(Stored data entries)
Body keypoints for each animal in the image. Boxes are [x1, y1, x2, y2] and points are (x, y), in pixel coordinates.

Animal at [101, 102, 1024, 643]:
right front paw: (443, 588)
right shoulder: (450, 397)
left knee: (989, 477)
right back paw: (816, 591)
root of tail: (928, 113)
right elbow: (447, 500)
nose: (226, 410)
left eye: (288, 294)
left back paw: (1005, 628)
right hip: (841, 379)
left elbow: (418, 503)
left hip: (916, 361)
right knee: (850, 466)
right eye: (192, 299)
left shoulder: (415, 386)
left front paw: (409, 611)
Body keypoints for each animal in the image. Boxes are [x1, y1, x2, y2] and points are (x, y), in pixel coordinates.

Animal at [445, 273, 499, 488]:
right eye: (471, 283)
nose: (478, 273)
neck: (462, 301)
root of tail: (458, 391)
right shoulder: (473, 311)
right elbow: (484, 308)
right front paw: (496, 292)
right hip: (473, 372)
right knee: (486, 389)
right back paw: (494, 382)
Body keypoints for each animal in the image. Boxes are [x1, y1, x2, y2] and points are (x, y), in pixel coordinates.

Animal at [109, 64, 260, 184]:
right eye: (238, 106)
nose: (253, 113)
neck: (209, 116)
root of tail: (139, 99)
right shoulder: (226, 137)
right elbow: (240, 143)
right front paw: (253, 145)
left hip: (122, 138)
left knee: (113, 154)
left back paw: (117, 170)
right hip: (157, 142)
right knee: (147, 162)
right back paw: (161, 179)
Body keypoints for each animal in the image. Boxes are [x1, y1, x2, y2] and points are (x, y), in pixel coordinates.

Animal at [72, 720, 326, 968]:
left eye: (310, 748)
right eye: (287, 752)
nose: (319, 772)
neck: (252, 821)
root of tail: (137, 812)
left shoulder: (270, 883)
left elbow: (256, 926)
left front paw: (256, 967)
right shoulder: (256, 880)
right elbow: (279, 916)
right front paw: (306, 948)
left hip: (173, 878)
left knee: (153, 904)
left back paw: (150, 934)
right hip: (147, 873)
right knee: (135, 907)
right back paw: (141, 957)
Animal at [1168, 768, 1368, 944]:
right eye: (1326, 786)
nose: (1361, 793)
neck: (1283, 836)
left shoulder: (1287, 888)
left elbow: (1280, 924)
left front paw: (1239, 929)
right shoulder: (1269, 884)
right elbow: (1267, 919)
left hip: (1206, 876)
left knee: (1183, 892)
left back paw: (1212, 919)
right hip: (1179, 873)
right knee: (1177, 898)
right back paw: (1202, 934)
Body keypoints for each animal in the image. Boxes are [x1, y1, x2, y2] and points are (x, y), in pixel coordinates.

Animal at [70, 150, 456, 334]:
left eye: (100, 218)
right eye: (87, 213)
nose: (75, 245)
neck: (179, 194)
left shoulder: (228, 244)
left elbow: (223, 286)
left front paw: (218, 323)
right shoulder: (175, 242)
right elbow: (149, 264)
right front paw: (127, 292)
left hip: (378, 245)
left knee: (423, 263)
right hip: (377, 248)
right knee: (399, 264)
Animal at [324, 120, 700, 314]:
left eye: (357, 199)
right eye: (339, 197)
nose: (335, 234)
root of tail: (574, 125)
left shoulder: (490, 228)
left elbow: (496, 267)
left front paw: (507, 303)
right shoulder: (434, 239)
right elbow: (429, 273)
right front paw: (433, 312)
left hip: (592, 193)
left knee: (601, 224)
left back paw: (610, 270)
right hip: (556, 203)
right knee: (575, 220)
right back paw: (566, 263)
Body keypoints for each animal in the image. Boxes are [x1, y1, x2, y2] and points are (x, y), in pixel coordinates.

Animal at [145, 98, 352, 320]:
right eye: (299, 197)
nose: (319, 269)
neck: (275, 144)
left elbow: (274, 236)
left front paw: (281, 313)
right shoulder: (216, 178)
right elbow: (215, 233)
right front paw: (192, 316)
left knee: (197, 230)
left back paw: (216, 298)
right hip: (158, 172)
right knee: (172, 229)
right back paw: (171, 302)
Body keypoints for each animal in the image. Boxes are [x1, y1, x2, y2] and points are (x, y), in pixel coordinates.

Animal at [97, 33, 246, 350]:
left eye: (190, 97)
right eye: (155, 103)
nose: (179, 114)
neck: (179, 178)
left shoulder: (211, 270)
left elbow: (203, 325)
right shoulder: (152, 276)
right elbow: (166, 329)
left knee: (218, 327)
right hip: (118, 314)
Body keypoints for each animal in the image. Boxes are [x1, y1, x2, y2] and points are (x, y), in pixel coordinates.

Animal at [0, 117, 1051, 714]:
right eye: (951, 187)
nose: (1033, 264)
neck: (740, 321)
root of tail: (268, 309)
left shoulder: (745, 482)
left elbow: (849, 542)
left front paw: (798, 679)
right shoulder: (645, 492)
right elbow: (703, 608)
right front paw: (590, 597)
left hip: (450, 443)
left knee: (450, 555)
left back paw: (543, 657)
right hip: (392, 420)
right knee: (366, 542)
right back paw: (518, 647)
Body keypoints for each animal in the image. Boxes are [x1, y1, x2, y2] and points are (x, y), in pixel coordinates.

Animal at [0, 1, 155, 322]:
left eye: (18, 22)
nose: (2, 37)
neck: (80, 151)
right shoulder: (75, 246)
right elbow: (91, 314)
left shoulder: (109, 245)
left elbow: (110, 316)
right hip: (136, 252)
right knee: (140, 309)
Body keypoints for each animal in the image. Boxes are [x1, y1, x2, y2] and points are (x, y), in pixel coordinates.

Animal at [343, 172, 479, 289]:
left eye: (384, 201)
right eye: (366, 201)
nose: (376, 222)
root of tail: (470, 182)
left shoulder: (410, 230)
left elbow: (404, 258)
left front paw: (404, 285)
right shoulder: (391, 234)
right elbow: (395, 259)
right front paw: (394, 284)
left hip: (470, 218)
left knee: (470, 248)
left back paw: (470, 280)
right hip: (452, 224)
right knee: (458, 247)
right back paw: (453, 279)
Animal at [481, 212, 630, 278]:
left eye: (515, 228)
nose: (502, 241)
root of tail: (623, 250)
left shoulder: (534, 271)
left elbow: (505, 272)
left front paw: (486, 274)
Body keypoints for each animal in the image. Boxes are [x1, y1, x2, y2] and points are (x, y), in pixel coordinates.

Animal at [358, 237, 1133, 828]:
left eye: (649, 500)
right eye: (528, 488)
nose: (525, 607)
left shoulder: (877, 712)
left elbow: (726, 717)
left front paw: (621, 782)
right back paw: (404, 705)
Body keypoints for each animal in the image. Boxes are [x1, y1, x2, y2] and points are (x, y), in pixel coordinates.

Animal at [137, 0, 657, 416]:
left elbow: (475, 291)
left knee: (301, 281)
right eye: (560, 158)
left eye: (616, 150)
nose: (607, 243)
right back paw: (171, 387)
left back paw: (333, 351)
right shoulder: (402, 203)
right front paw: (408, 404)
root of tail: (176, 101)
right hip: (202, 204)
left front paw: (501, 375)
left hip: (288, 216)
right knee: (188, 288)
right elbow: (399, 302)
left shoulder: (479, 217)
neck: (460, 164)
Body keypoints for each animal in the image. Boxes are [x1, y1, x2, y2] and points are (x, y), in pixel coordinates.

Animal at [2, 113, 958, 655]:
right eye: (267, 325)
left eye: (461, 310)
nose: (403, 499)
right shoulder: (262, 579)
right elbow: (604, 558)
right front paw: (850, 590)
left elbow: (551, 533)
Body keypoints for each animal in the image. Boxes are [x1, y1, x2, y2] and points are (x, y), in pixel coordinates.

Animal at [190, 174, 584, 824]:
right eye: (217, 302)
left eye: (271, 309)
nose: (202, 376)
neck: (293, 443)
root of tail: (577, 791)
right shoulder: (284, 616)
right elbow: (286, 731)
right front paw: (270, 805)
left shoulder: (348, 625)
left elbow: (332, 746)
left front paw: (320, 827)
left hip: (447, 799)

**Your instructions:** Every piece of the data must be set down exactly. Omit nothing.

**Result for this task:**
Body keypoints for each animal in the image. Boxes are [x1, y1, x2, y2] and points are (x, y), in pixel coordinates.

Animal at [101, 102, 1024, 643]:
right front paw: (443, 588)
right shoulder: (450, 397)
left knee: (989, 477)
right back paw: (816, 591)
root of tail: (928, 113)
right elbow: (447, 500)
nose: (226, 410)
left eye: (288, 294)
left back paw: (1005, 628)
right hip: (841, 379)
left elbow: (418, 503)
left hip: (916, 361)
right knee: (850, 466)
right eye: (192, 299)
left shoulder: (415, 386)
left front paw: (409, 611)
Body keypoints for each animal in the image. Boxes are [x1, y1, x2, y2] and points are (x, y), in pixel coordinates.

Animal at [445, 273, 499, 488]:
right eye: (471, 283)
nose: (478, 273)
neck: (462, 301)
root of tail: (458, 391)
right shoulder: (473, 311)
right elbow: (484, 308)
right front paw: (496, 292)
right hip: (473, 372)
right knee: (486, 389)
right back paw: (494, 382)
Body keypoints for each animal in the image. Boxes are [x1, y1, x2, y2] and points are (x, y), in pixel coordinates.

Animal at [109, 64, 260, 184]:
right eye: (238, 106)
nose: (253, 113)
neck: (209, 116)
root of tail: (139, 99)
right shoulder: (226, 137)
right elbow: (240, 143)
right front paw: (253, 145)
left hip: (122, 138)
left knee: (113, 154)
left back paw: (117, 170)
right hip: (157, 142)
right knee: (147, 162)
right back paw: (161, 179)
Body keypoints for each animal in the image. Boxes are [x1, y1, x2, y2] and points are (x, y), in pixel coordinates.

Animal at [72, 720, 326, 968]:
left eye: (310, 748)
right eye: (287, 752)
nose: (319, 772)
neck: (252, 821)
root of tail: (137, 812)
left shoulder: (270, 883)
left elbow: (256, 926)
left front paw: (256, 967)
right shoulder: (256, 880)
right elbow: (279, 916)
right front paw: (306, 948)
left hip: (173, 878)
left knee: (153, 904)
left back paw: (150, 934)
right hip: (147, 873)
right knee: (135, 907)
right back paw: (141, 957)
Animal at [1168, 768, 1368, 944]:
right eye: (1326, 786)
nose: (1361, 793)
neck: (1283, 836)
left shoulder: (1287, 888)
left elbow: (1280, 924)
left front paw: (1239, 929)
right shoulder: (1269, 884)
right elbow: (1267, 919)
left hip: (1206, 876)
left knee: (1183, 892)
left back paw: (1212, 919)
right hip: (1179, 873)
right knee: (1177, 898)
right back paw: (1202, 934)
Body keypoints for each animal in the image. Boxes are [x1, y1, x2, y2] and points are (x, y), in pixel coordinates.

Animal at [70, 150, 456, 334]:
left eye: (100, 218)
right eye: (87, 213)
nose: (75, 245)
neck: (179, 194)
left shoulder: (228, 244)
left elbow: (223, 286)
left front paw: (218, 323)
right shoulder: (175, 242)
right elbow: (149, 264)
right front paw: (127, 292)
left hip: (378, 245)
left knee: (423, 263)
right hip: (377, 248)
right knee: (399, 264)
Animal at [324, 120, 700, 314]:
left eye: (357, 199)
right eye: (339, 197)
nose: (335, 234)
root of tail: (574, 125)
left shoulder: (490, 228)
left elbow: (496, 267)
left front paw: (507, 303)
right shoulder: (434, 239)
right elbow: (429, 273)
right front paw: (433, 312)
left hip: (592, 193)
left knee: (601, 224)
left back paw: (610, 270)
right hip: (556, 203)
right knee: (575, 220)
right back paw: (566, 263)
Body keypoints for each animal in the image. Boxes are [x1, y1, x2, y2] and points are (x, y), in pixel coordinates.

Animal at [145, 98, 352, 320]:
right eye: (299, 197)
nose: (319, 269)
neck: (275, 144)
left elbow: (274, 236)
left front paw: (281, 313)
right shoulder: (216, 178)
right elbow: (215, 233)
right front paw: (192, 316)
left knee: (197, 230)
left back paw: (216, 298)
right hip: (158, 172)
right knee: (172, 229)
right back paw: (171, 302)
Body keypoints for each animal in the image. Boxes are [x1, y1, x2, y2] and points are (x, y), in pixel coordinates.

Animal at [97, 33, 246, 350]:
left eye: (190, 97)
right eye: (155, 103)
nose: (179, 114)
neck: (179, 178)
left shoulder: (211, 270)
left elbow: (203, 325)
right shoulder: (152, 276)
right elbow: (166, 329)
left knee: (218, 327)
right hip: (118, 314)
Body keypoints for each animal in the image. Boxes are [x1, y1, x2, y2] and points are (x, y), in pixel coordinates.

Animal at [0, 117, 1051, 714]:
right eye: (951, 187)
nose: (1033, 264)
neck: (740, 321)
root of tail: (268, 309)
left shoulder: (745, 482)
left elbow: (849, 542)
left front paw: (798, 679)
right shoulder: (645, 492)
right elbow: (703, 608)
right front paw: (590, 597)
left hip: (450, 443)
left knee: (450, 555)
left back paw: (543, 657)
right hip: (392, 420)
right knee: (366, 542)
right back paw: (518, 647)
Body keypoints for each animal in the image. Boxes are [x1, y1, x2, y2] and points are (x, y), in pixel coordinates.

Animal at [0, 1, 155, 322]:
left eye: (18, 22)
nose: (2, 37)
neck: (80, 151)
right shoulder: (75, 246)
right elbow: (91, 314)
left shoulder: (109, 245)
left elbow: (110, 316)
right hip: (136, 252)
right knee: (140, 309)
Body keypoints for each animal in the image. Boxes are [x1, y1, x2, y2] and points are (x, y), in pixel coordinates.

Animal at [343, 172, 479, 289]:
left eye: (384, 201)
right eye: (366, 201)
nose: (376, 222)
root of tail: (470, 182)
left shoulder: (410, 230)
left elbow: (404, 258)
left front paw: (404, 285)
right shoulder: (391, 234)
right elbow: (395, 259)
right front paw: (394, 284)
left hip: (470, 218)
left knee: (470, 248)
left back paw: (470, 280)
right hip: (452, 224)
right knee: (458, 247)
right back paw: (453, 279)
Animal at [481, 212, 630, 278]:
left eye: (515, 228)
nose: (502, 241)
root of tail: (623, 250)
left shoulder: (534, 271)
left elbow: (505, 272)
left front paw: (486, 274)
Body keypoints for each animal in the image. Boxes are [x1, y1, x2, y2] and points are (x, y), in pixel coordinates.

Animal at [358, 237, 1133, 828]:
left eye: (649, 500)
right eye: (528, 488)
nose: (525, 607)
left shoulder: (877, 712)
left elbow: (726, 717)
left front paw: (621, 782)
right back paw: (404, 705)
Body keypoints for each animal in the image. Boxes are [x1, y1, x2, y2] and points are (x, y), in pixel coordinates.

Animal at [137, 0, 657, 416]:
left elbow: (475, 291)
left knee: (301, 281)
right eye: (560, 158)
left eye: (616, 150)
nose: (607, 243)
right back paw: (171, 387)
left back paw: (333, 351)
right shoulder: (402, 203)
right front paw: (408, 404)
root of tail: (176, 101)
right hip: (202, 204)
left front paw: (501, 375)
left hip: (288, 216)
right knee: (188, 288)
right elbow: (399, 302)
left shoulder: (479, 217)
neck: (460, 164)
Body keypoints for each animal in the image. Boxes are [x1, y1, x2, y2] and points are (x, y), in pixel coordinates.

Animal at [2, 113, 958, 655]:
right eye: (267, 325)
left eye: (461, 310)
nose: (403, 499)
right shoulder: (262, 579)
right elbow: (604, 558)
right front paw: (850, 590)
left elbow: (551, 533)
Body keypoints for each animal in the image. Boxes are [x1, y1, x2, y2] and points are (x, y), in pixel coordinates.

Animal at [190, 174, 584, 824]:
right eye: (217, 302)
left eye: (271, 309)
nose: (202, 376)
neck: (293, 443)
root of tail: (577, 791)
right shoulder: (284, 616)
right elbow: (286, 731)
right front paw: (270, 805)
left shoulder: (348, 625)
left elbow: (332, 746)
left front paw: (320, 827)
left hip: (447, 799)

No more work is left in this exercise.